Time is certainly a reason. The ideas that this novel presents were intriguing in the middle of the twentieth century when religions had major followings across most societies and when religious institutions were still highly influential in a range of social, political, and economic domains. These questions were certainly enthralling in the 1950s’ Arab – and Islamic – world. But are they even interesting in today’s West. After the avalanche of books that were published in the last three decades promoting the supremacy of science, and vigorously attacking religion, would mere allegories, that philosophically question the divine messages and humans’ perception of them, be compelling? May be I was under the awe that many young people get from their first exposure to something that captures their imaginations, an awe that over time has evolved into a soft spot for the novel. I was in my early teens when I read “Children of Our Alley” for the first time. And I was captivated – by the novelty of the ideas and by Mahfouz’s courage at tackling these issues, even if through allegories. It was years later when I read the philosophical, contemplative, and analytical work of pillars of the Western civilisation, let alone the work of contemporary writers and scientists such as Christopher Hitchens and Richard Dawkins. And it was also years later when I encountered the ideas of (shall we say unconventional) Islamic thinkers such as Ibn Sina and Ibn Arabi. Perhaps, if I were to read “Children of Our Alley” today, for the first time, I wouldn’t develop that huge admiration that I did develop for it when I read it two decades ago.

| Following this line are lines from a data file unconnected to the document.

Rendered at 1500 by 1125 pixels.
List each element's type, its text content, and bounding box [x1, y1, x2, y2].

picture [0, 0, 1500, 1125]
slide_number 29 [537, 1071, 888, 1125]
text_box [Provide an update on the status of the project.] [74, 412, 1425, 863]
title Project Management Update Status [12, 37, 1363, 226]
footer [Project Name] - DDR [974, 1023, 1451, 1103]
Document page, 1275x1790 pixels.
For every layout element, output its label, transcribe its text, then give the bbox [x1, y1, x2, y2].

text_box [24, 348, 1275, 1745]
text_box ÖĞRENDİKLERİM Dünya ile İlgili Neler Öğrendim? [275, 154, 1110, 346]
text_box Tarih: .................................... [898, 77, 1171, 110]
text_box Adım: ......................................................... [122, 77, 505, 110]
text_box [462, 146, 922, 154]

Another factor is the importance – and place – of the subject matter in two very different cultures. Religion (Islam and Christianity) is arguably the most potent frame of reference in all Arabic societies. Figures such as Abraham, Moses, Jesus, and Mohamed remain integral characters, not only in the Arabs’ view of history, but also in their psyche. But these – and all biblical characters – do not enjoy any special sanctity in modern Western consciousness. And so the marvel that I found in that novel two decades ago might not be shared by a western reader today.

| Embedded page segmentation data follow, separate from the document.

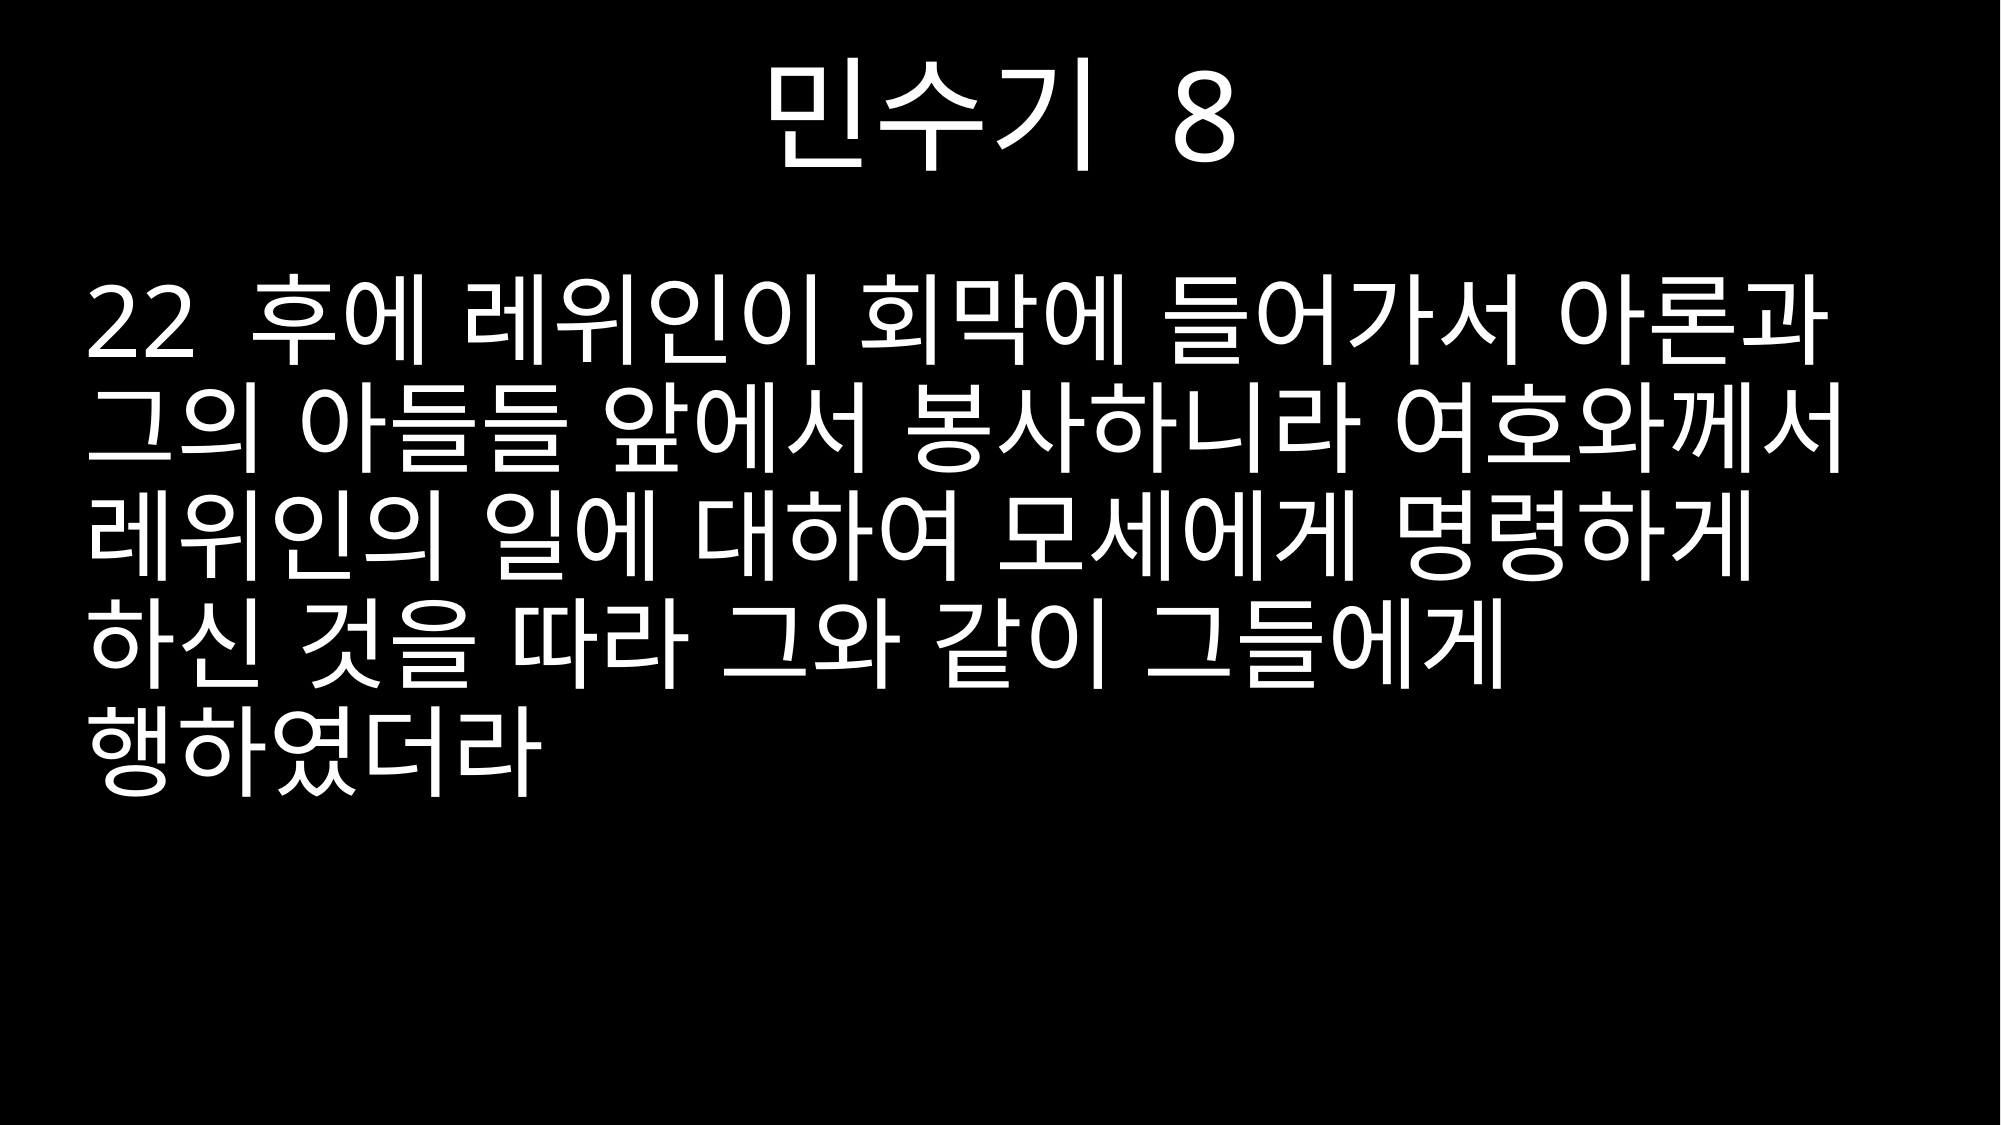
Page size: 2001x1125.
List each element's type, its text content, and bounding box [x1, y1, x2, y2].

picture [0, 0, 2001, 1125]
list 22 후에 레위인이 회막에 들어가서 아론과 그의 아들들 앞에서 봉사하니라 여호와께서 레위인의 일에 대하여 모세에게 명령하게 하신 것을 따라 그와 같이 그들에게 행하였더라 [69, 263, 1953, 423]
footer 민수기 8 [0, 32, 2000, 192]
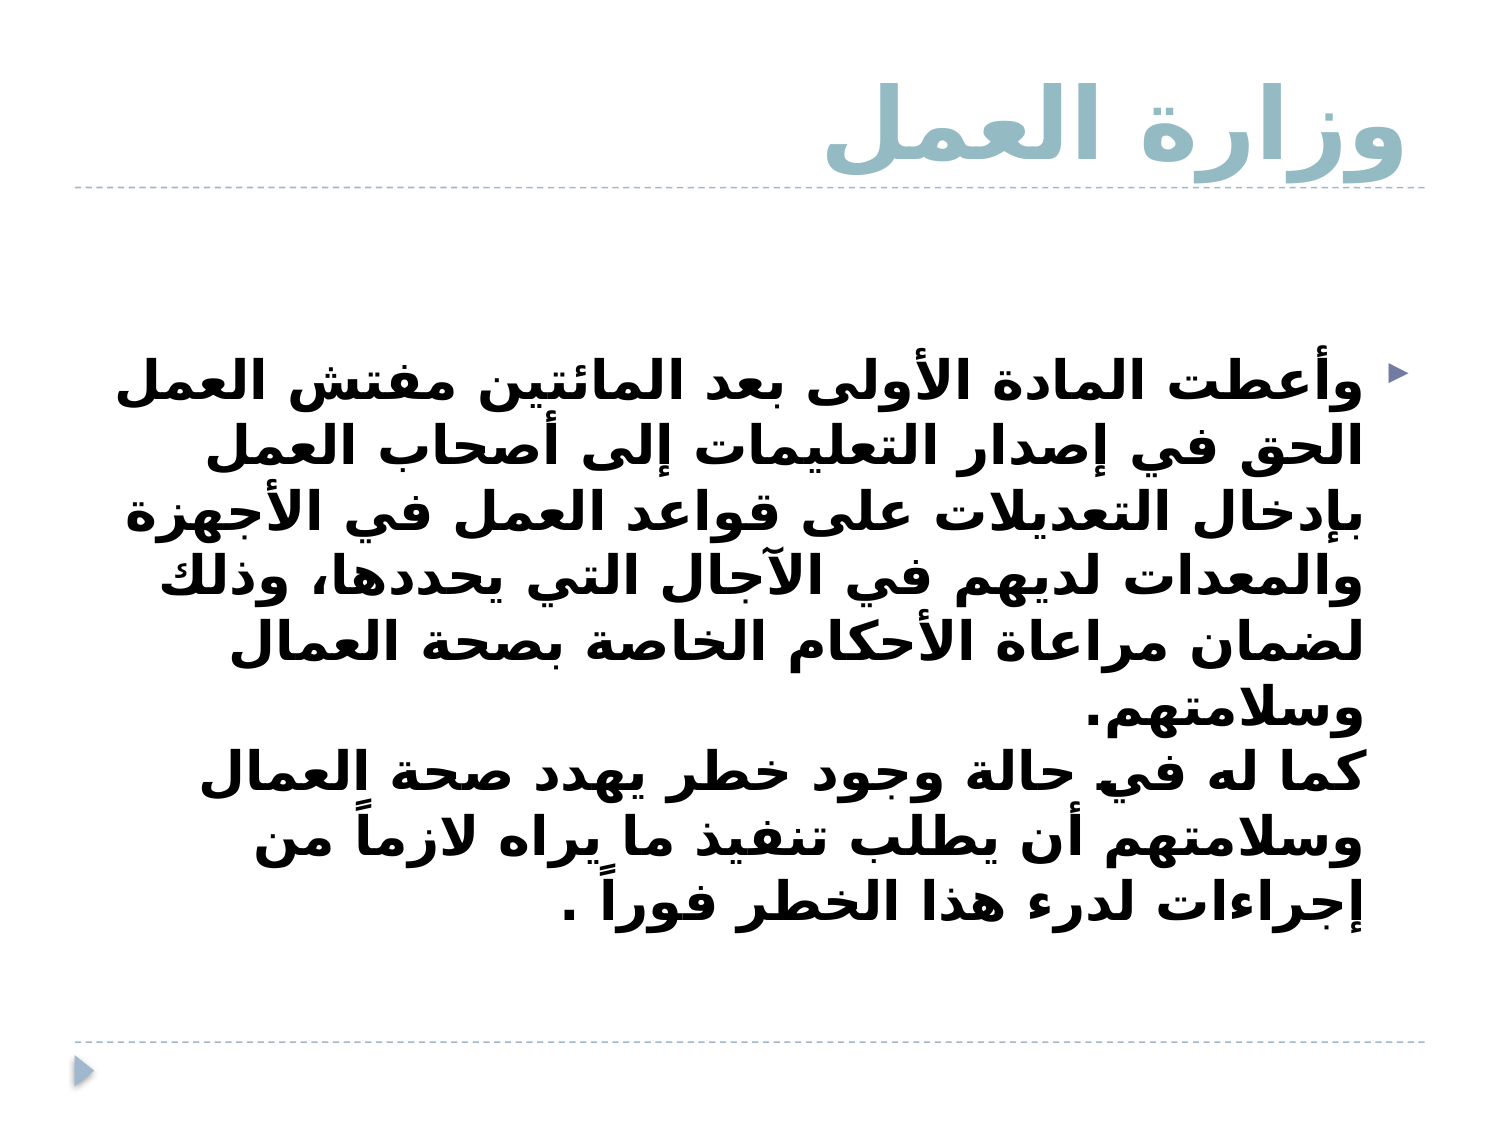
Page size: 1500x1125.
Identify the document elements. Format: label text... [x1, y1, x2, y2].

title وزارة العمل [75, 24, 1425, 188]
list وأعطت المادة الأولى بعد المائتين مفتش العمل الحق في إصدار التعليمات إلى أصحاب العمل بإدخال التعديلات على قواعد العمل في الأجهزة والمعدات لديهم في الآجال التي يحددها، وذلك لضمان مراعاة الأحكام الخاصة بصحة العمال وسلامتهم. كما له في حالة وجود خطر يهدد صحة العمال وسلامتهم أن يطلب تنفيذ ما يراه لازماً من إجراءات لدرء هذا الخطر فوراً . [76, 338, 1427, 1125]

Al Murray, the other guest at “A Good Read” said the novel is “sad”. And I agree. Through the flow of the novel, Mahfouz shows us that humanity, not only, has not been redeemed or elevated; it has sunk in seas of misery; despite its long and varied experimentation, humanity has achieved neither bliss nor happiness. One conclusion from this novel – one that, in the early 1960s, drew the ire of the religious establishments of several Islamic countries – is that neither religion nor science has delivered on that elusive happiness. Few commentators who were close to Mahfouz insist that that was not the point he was making, and that his message was that governance is key: that flawed power structures, corrupt politics, extreme inequality, and highly concentrated economic interests damage societies; and so it is humanity’s recurring mistakes that plunge it into suffering and wretchedness. Others ask the readers not to imbue the novel with their own thinking; they argue that Mahfouz recorded his interpretation of human conditions through the prism of how humanity has interacted with the monotheistic religions, but without providing any deep analysis of why the results ended up as such. And so, in this view, Mahfouz raised questions, but did not provide answers.